So much beauty out there

May 5, 2010

David Cameron’s Face

Ultimately it seems like this election will be significantly determined by how many people react to David Cameron, his personality and, basically, his face. The Conservative campaign has been heavily presidential, personalised, pushing Cameron vs Brown, rather than Conservative vs Labour. This is an understandable tactic, Cameron consistently polls better than his party, and it’s sensible that they should want to hide the likes of Hague, Duncan Smith, Howard etc from the electorate as much as possible given their track record as electoral poison. For them, Cameron clearly appears an asset, a smooth, modern, plausible leader – albeit helped by a bit of photoshop.

The interesting thing is that the Labour party are also highlighting Cameron in their campaigning too. If they shared the Tory theory that Cameron was a strength you’d imagine they’d seek to ignore him, and focus on the party as a whole. While that approach is sometimes followed, there seems also to be a Labour belief that Cameron is not an electoral asset, that images of him will persuade people not to vote Conservative. Sometimes in following this approach they get it horribly wrong, as in the Cameron = Gene Hunt poster, but they’ve kept it up, with Douglas Alexander launching a poster featuring a laughing Cameron in the last couple of days.

Update: this has been repeated on Election day itself, with the Sun (urging people to vote for him) and the Mirror (urging people not to) going with photos of Cameron on their front page.

So, what is it that makes the parties differ so much in how they think Cameron’s image will play with the electorate? Part of it is that they are targeting different parts of the electorate. The Tories are trying to woo centrist voters who disliked the brutalities of Thatcherism and the strident europhobia of the Hague/Duncan Smith/Howard years. Cameron is supposed to appeal to them. For Labour, Cameron is an ideal poster boy for depicting the Tories as the party of establishment and privilege, to get out their core vote, perhaps feeling  disenfranchised by New Labour, but retaining a visceral hatred of the Tories – best summed up by Gary Younge. While Gordon Brown may be an unsatisfactory candidate in all sorts of ways he is undoubtedly 4 Real, whereas Cameron as a former PR man who has been involved in Conservative politics throughout the years whose policies he claims to repudiate cannot replicate that. Does he believe what he says, or is he just selling a product? In the words of Cameron’s friend (and Tory MP) Ed Vaizey “[Cameron] is, I believe, much more conservative by nature than he acts, or than he is forced to be by political exigency.” A similar critique seems to underpin Charlie Brooker’s reaction to the leaders personas.
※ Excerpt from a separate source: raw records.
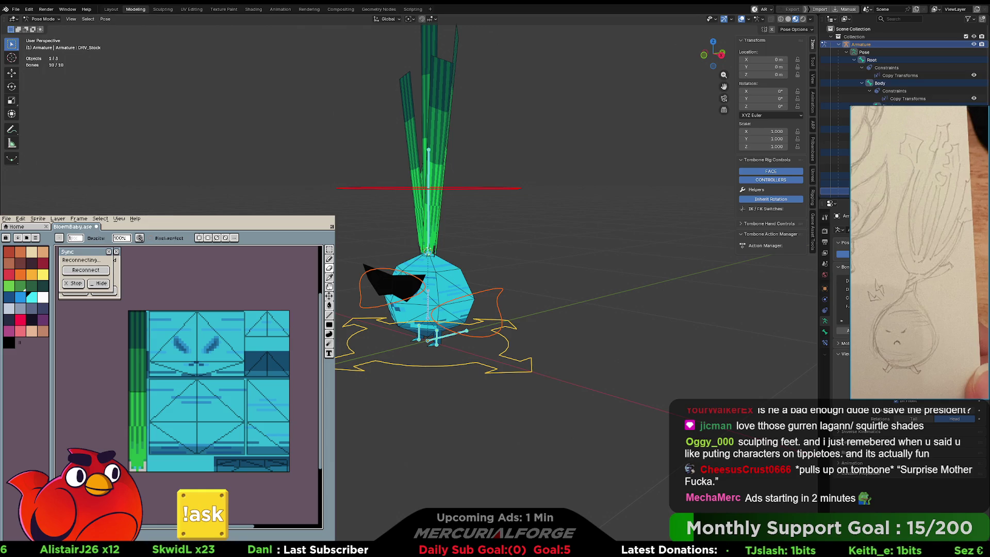
pyautogui.click(598, 289)
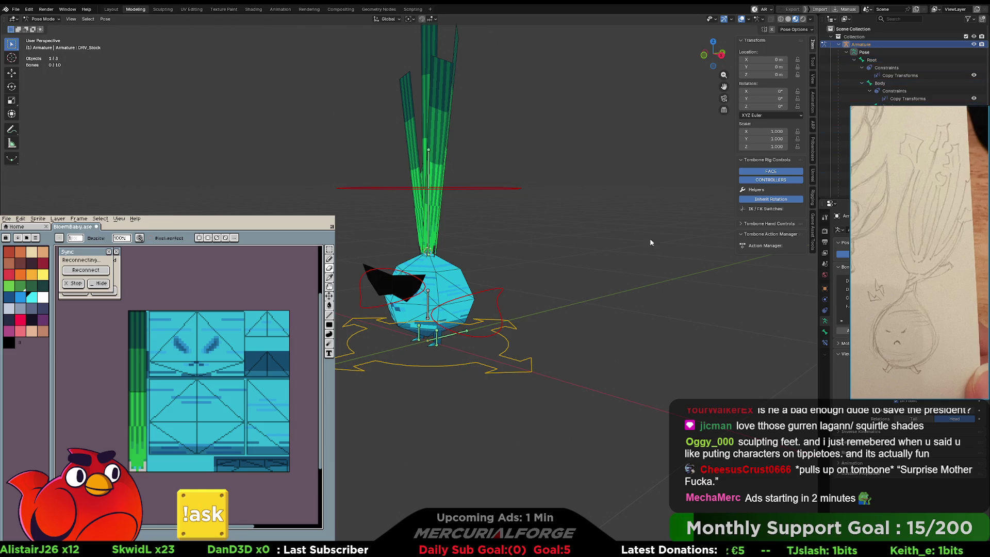
pyautogui.click(495, 291)
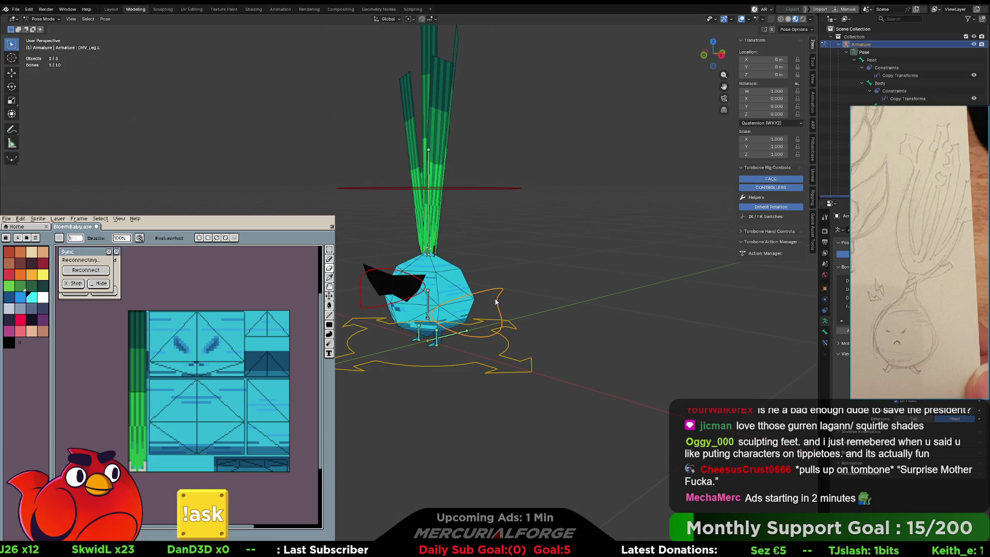
pyautogui.click(494, 188)
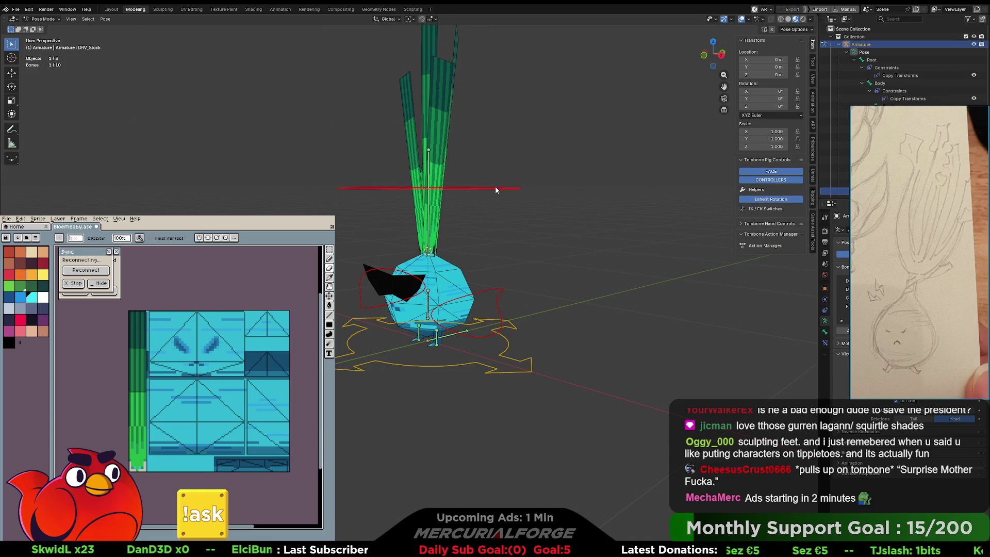
pyautogui.click(489, 292)
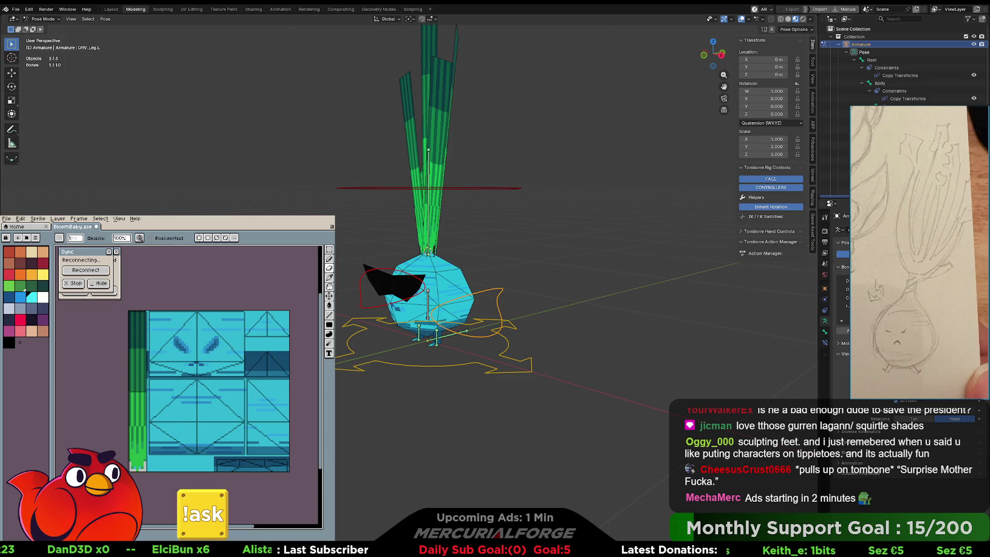
pyautogui.press('alt+a')
pyautogui.moveTo(516, 322)
pyautogui.mouseDown(button='middle')
pyautogui.moveTo(639, 329)
pyautogui.moveTo(607, 345)
pyautogui.moveTo(537, 330)
pyautogui.moveTo(526, 324)
pyautogui.moveTo(531, 315)
pyautogui.mouseUp(button='middle')
pyautogui.click(510, 282)
pyautogui.press('ctrl+Tab')
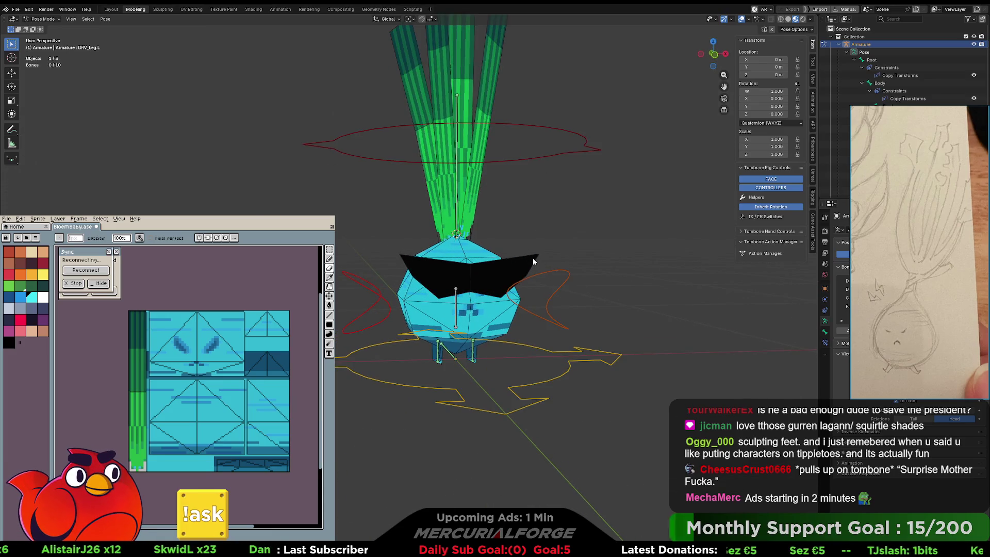
pyautogui.scroll(2, 503, 265)
# Set the transform pivot point to Bounding Box Center.
pyautogui.click(507, 264)
pyautogui.keyDown('shift'); pyautogui.moveTo(507, 264); pyautogui.dragTo(478, 263, button='middle'); pyautogui.keyUp('shift')
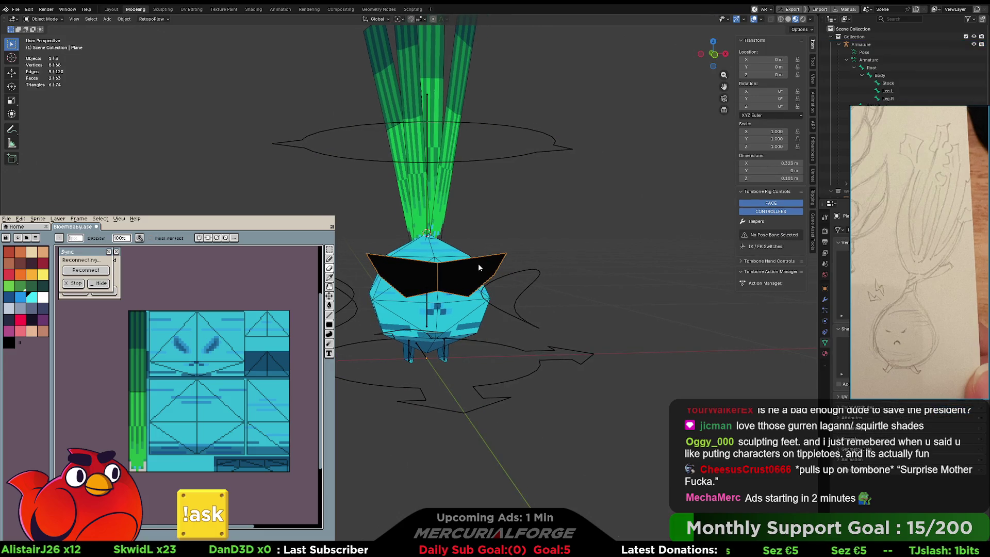
pyautogui.press('s')
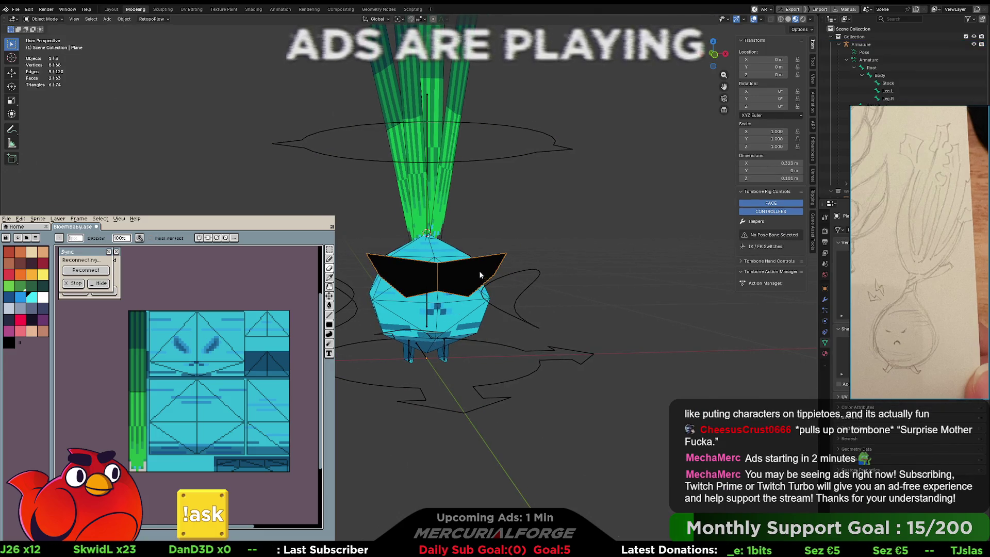
pyautogui.rightClick(461, 285)
pyautogui.press('period')
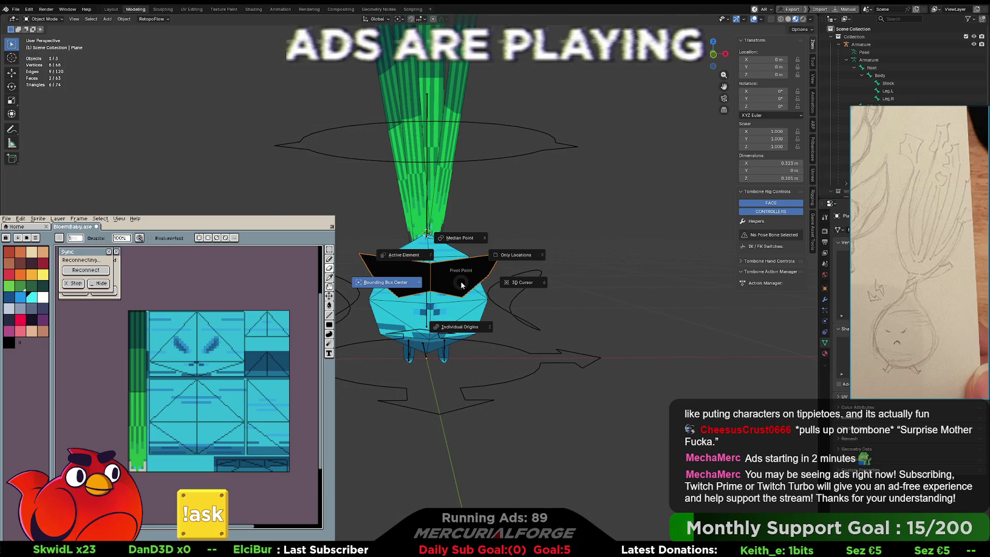
pyautogui.click(409, 285)
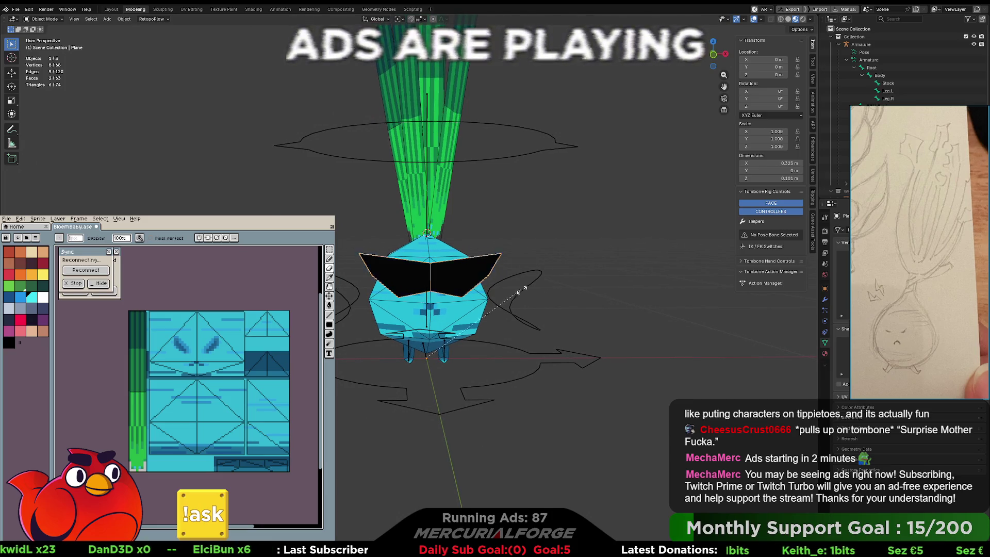
pyautogui.press('s')
pyautogui.rightClick(455, 289)
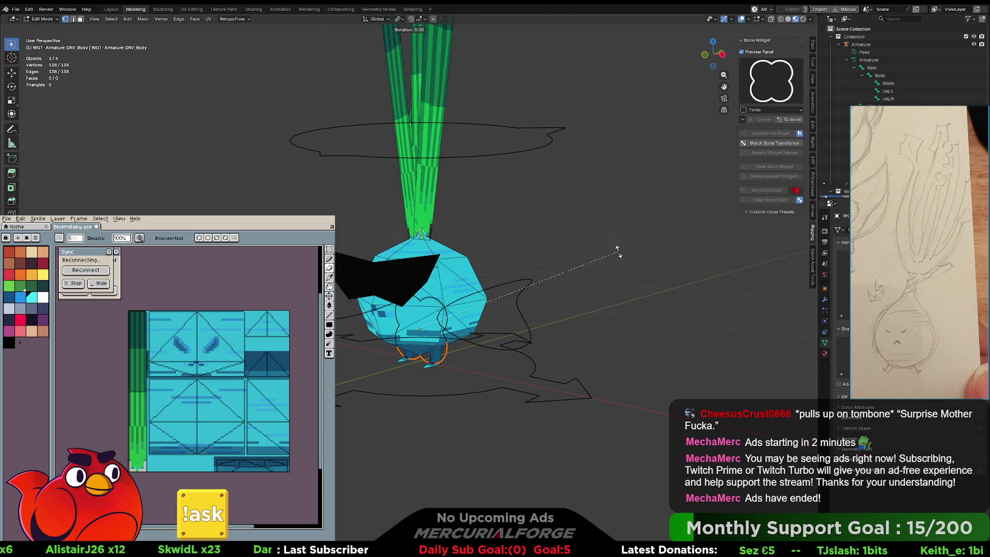
# Rotate the body widget 90° on X and scale it into a larger ring.
pyautogui.write('x')
pyautogui.write('90')
pyautogui.press('Return')
pyautogui.press('s')
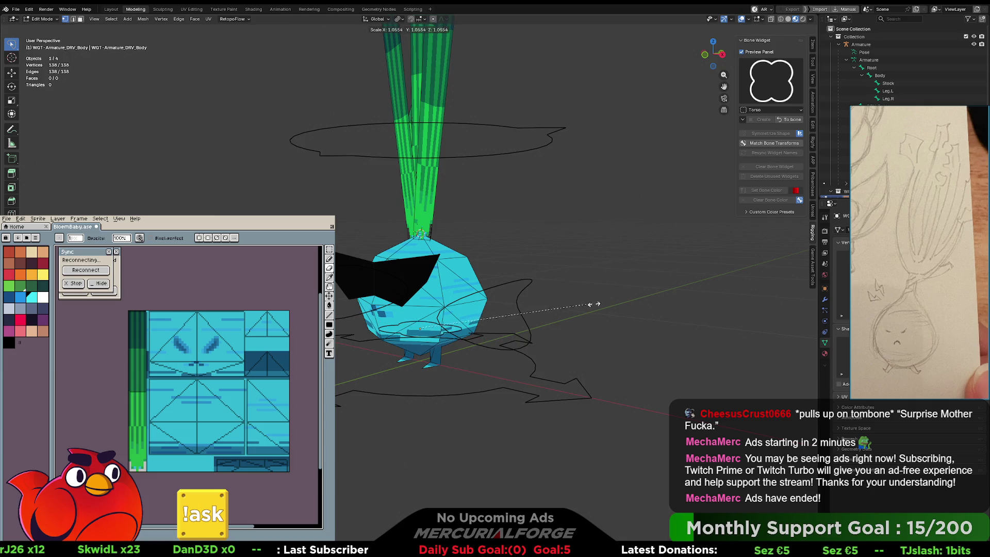
pyautogui.click(787, 315)
pyautogui.moveTo(517, 306)
pyautogui.mouseDown(button='middle')
pyautogui.moveTo(640, 329)
pyautogui.moveTo(609, 307)
pyautogui.moveTo(555, 344)
pyautogui.mouseUp(button='middle')
pyautogui.click(608, 307)
# Leave widget editing and put the onion's armature back into Pose Mode.
pyautogui.press('ctrl+Tab')
pyautogui.click(556, 345)
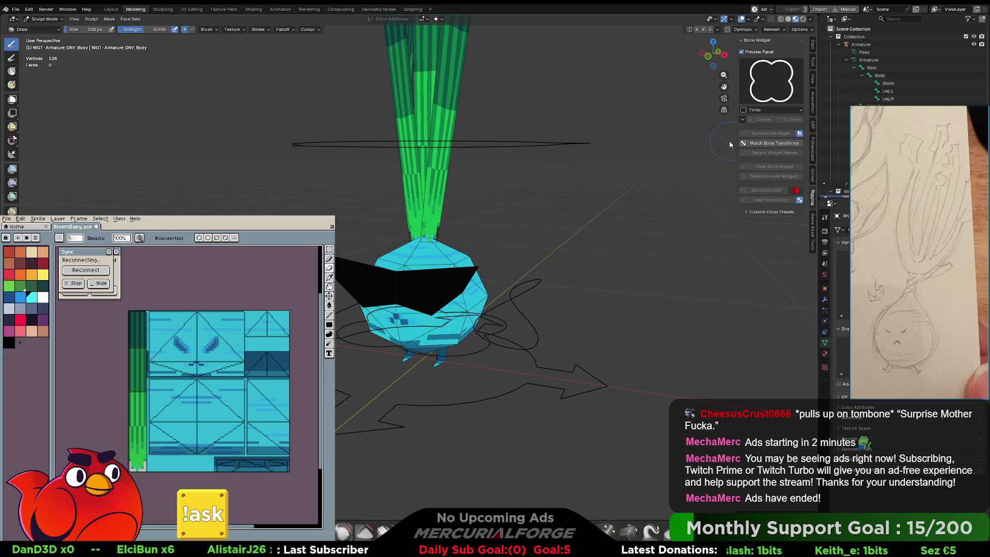
pyautogui.press('ctrl+Tab')
pyautogui.press('ctrl+Tab')
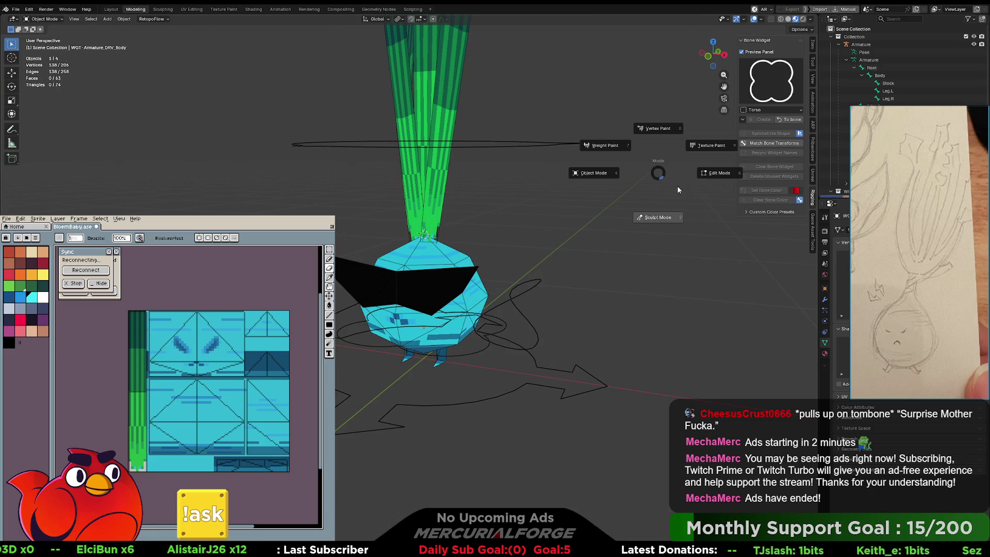
pyautogui.click(625, 176)
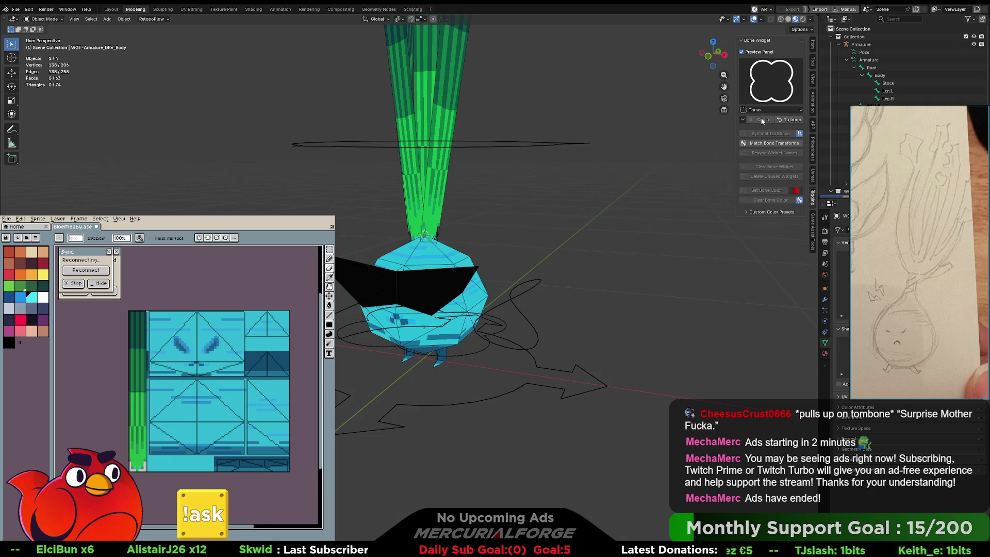
pyautogui.click(539, 282)
pyautogui.press('ctrl+Tab')
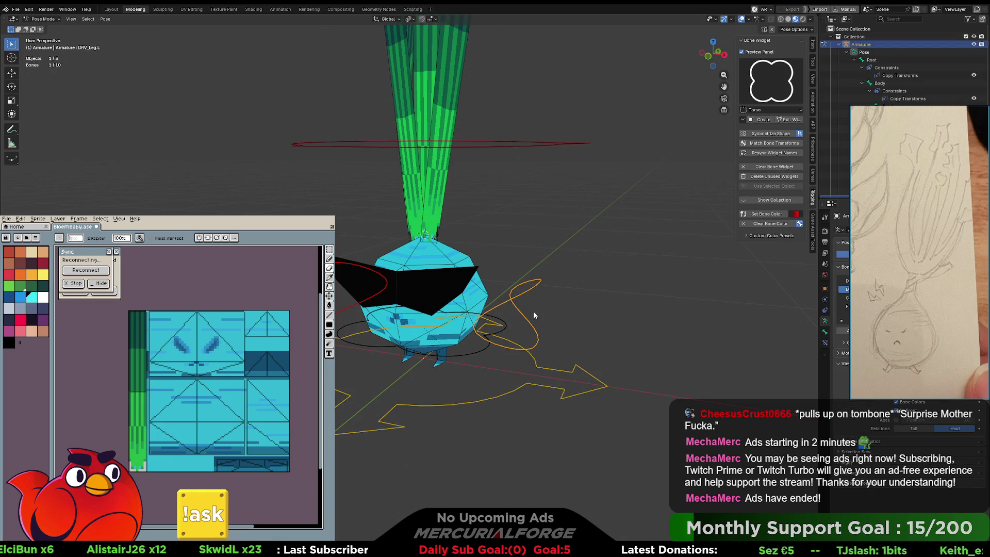
# Give the DRV_Body bone a green bone colour.
pyautogui.click(493, 332)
Two of the YouTube videos that are being whizzed around leftist circles on twitter and facebook, one is Gordon Brown’s speech to Citizens UK, in which he makes a very effective speech about his values and about the history of progressive protest, against slavery, for votes for women, for civil rights and so on. It’s almost entirely absent of mentions of contemporary policy, bar the introduction of the minimum wage, partly because Labour’s record in office hardly matches the strength of the rhetoric, but it is clearly heartfelt. The other one is a, very funny,  version of Pulp’s Common People modified to reflect Cameron’s views. The theme of this video, and one that clearly resonates judging by the 370,000 views in little over a week that its had, is that as a toff and a tory Cameron is bound to be contemptuous of the common people. It’s an unabashed act of class anger, with the public school, elitist background of Cameron (Eton, Brasenose, Bullingdon) and Osbourne hurled at them. Osbourne says “Yah” not “Yes”, he’s referred to as “Gideon” – his original name which he changed to George when in his teens. For conservatives this sort of criticism is simply “class envy” and both pitiful and hopelessly old-fashioned. But there is a genuine and justifiable anger at those who have risen to influence and seek to rise to power on the back of inherited privilege and who seek to entrench the power and money of their class. For anyone who wonders to what extent the Tories have changed, their policy on inheritance tax is the obvious giveaway, more so than the residual homophobia of Chris Grayling, Philippa Stroud and Julian Lewis, or the selection of candidates like Jacob Rees-Mogg, or their votes in parliament, or their shameless scaremongering on crime and immigration.

At a time when every party agrees that public spending will have to be cut, and taxes to rise in order to deal with a financial crisis created from the sort of unregulated free market that the Tory party cheerleads for, the one solid tax policy that Cameron’s party is sticking with is its commitment to end inheritance tax, a tax only paid by the wealthy in society. While the rest of society will have to endure an “Age of Austerity”, no such problems for those who have inherited hard all their lives and want to pass on their inheritance to their kids. If anything indicates the true face of Cameron, it’s that.



  1. What should we read into the pervasive Right Justification in this piece?

    Comment by Peter Sellars — May 6, 2010 @ 12:22 am | Reply

    • Heh, that I actually think there is an interesting sociological point here.
      I think my objective mask slips a little bit though.